Transversal Extension of the Upper Jaw

Transversal expansion of the upper jaw refers to all orthodontic treatment measures that promote the width growth of the upper jaw. Causative factors for a maxilla restrained in transversal development include quite a few, such as:

A too narrow upper jaw can result in a narrowing of the upper teeth on the one hand, but also affect the position of the teeth in the lower jaw and its position. Comparable to a too narrow shoe, in which the foot can not slide all the way forward, a normally developed lower jaw in width growth is held in a forced recession when the upper jaw is transversely narrowed. If the mandible positions itself correctly, this results in a unilateral or bilateral crossbite in the posterior region, with the buccal (outer) cusps of the lower teeth reaching over the upper buccal cusps. Both a mandibular recession and a crossbite have, in turn, an unfavorable effect on the development of the jaw bones during the child’s growth phases, because skeletal fixation of the tooth malocclusions can occur. Asymmetries can develop, even the statics of the cervical spine and the entire holding apparatus can be disturbed. Thus, the lack of transversal development of the maxilla has far-reaching consequences.

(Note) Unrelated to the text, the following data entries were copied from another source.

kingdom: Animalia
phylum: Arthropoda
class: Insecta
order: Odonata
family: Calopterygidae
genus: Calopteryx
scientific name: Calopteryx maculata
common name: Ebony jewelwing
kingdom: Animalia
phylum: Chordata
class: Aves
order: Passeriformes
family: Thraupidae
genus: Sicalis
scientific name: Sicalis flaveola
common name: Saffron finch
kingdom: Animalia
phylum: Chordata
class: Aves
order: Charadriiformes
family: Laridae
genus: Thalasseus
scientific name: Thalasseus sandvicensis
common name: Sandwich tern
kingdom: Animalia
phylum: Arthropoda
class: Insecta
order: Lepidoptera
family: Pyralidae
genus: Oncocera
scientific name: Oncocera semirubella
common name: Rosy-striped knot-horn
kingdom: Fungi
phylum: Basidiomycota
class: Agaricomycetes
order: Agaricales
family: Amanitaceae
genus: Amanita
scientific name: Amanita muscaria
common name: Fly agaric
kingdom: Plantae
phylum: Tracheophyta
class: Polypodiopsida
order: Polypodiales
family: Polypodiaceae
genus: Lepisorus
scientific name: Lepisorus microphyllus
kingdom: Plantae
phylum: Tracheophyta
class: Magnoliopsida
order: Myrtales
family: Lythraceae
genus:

Indications (areas of application)

Based on these considerations, the following indications for transverse expansion of the maxilla are given:

  • Maxillary micrognathia (too small upper jaw).
  • Mandibular macrognathia (too large lower jaw).
  • Narrowness in the upper dental arch with a normally developed lower jaw.
  • Forced recession of the mandible
  • Crossbite unilateral or bilateral
  • Lateral forced bite

The procedures

The goal of transversal expansion is to achieve a maxillary arch that is matched in skeletal width to the mandibular arch. In simple cases, the treatment goal can be achieved with removable appliances, while more restrained width growth requires fixed appliances, accompanied by surgical procedures in extreme cases. Removable appliances:

  • Active plate with transversal screw, which is regularly activated by the patient himself.
  • Removable transpalatal arch: Application only possible in deep bite, as the first molars are tilted buccally (outward) and the front opens slightly. The primary objective of the arch is the correct positioning of the first molars.

Fixed appliances:

  • Fixed transpalatal arch: like the removable transpalatal arch, serves to position the first molar (molar) and increase the transversal dimension (width) of the maxilla; is worn permanently via cemented molar bands and is a better fit than its removable counterpart.
  • Quadhelix: a wire framework running transversely (across) the palate is attached to the six-year molars (the first large permanent molars) with metal bands; the design has four coils and is activated by the orthodontist during check-up sessions. In this process, the dental arch can be expanded to different degrees in the anterior (front) and posterior (back) parts. In addition, the right and left sides of the dental arch can be affected to different degrees. In very young patients with barely fused palatal suture, the quadhelix has a palatal widening effect.
  • Palatal suture expansion (GNE): in unilateral or bilateral crossbite, in extreme cases already from the age of 4 until adulthood, as long as the sutura palatina media (palatal suture) is not yet completely ossified. The so-called Hyrax appliance transmits the force of a special screw via wire stiffeners to metal bands cemented to both sides of the first premolars and first molars. As a result of the force, the bony palatal segments connected via the suture separate, while the mucosal covering remains intact. The typical sign of a successful GNE is the diastema (gap) that develops between the two central incisors, which subsequently closes by itself through connective tissue traction or is otherwise treated.The palatal suture is ossified again after about three months.

Surgical support:

  • An ossified palatal suture must be surgically weakened before expansion, as the otherwise too stable bony interlocking of the palatal segments prevents separation. Surgical pretreatment of the GNE must usually be performed in adults.
  • Distraction osteogenesis: if the maxillary teeth cannot be expected to bear the load of a hyrax appliance for GNE, then so-called transpalatal distractors (TPD) are used, either self-fixing or with the help of osteosynthesis screws (screws used to join bone fragments) on the hard palate. The force acting via distractors attaches directly to the bone and thus has its center of force closer to the base of the maxilla and the floor of the nose than the force of the hyrax screw, which attaches to the tooth crowns. This eliminates tooth tilting, and also expands the stable bone at the base of the upper jaw, which results in a comparatively better recurrence prophylaxis (prevention against re-development into a narrow jaw) after a three- to four-month wearing period.

Further notes

  • Neither palatal expansion, surgically assisted palatal expansion, nor maxillomandibular repositioning osteotomy is indicated in the treatment of obstructive sleep apnea (no robust evidence).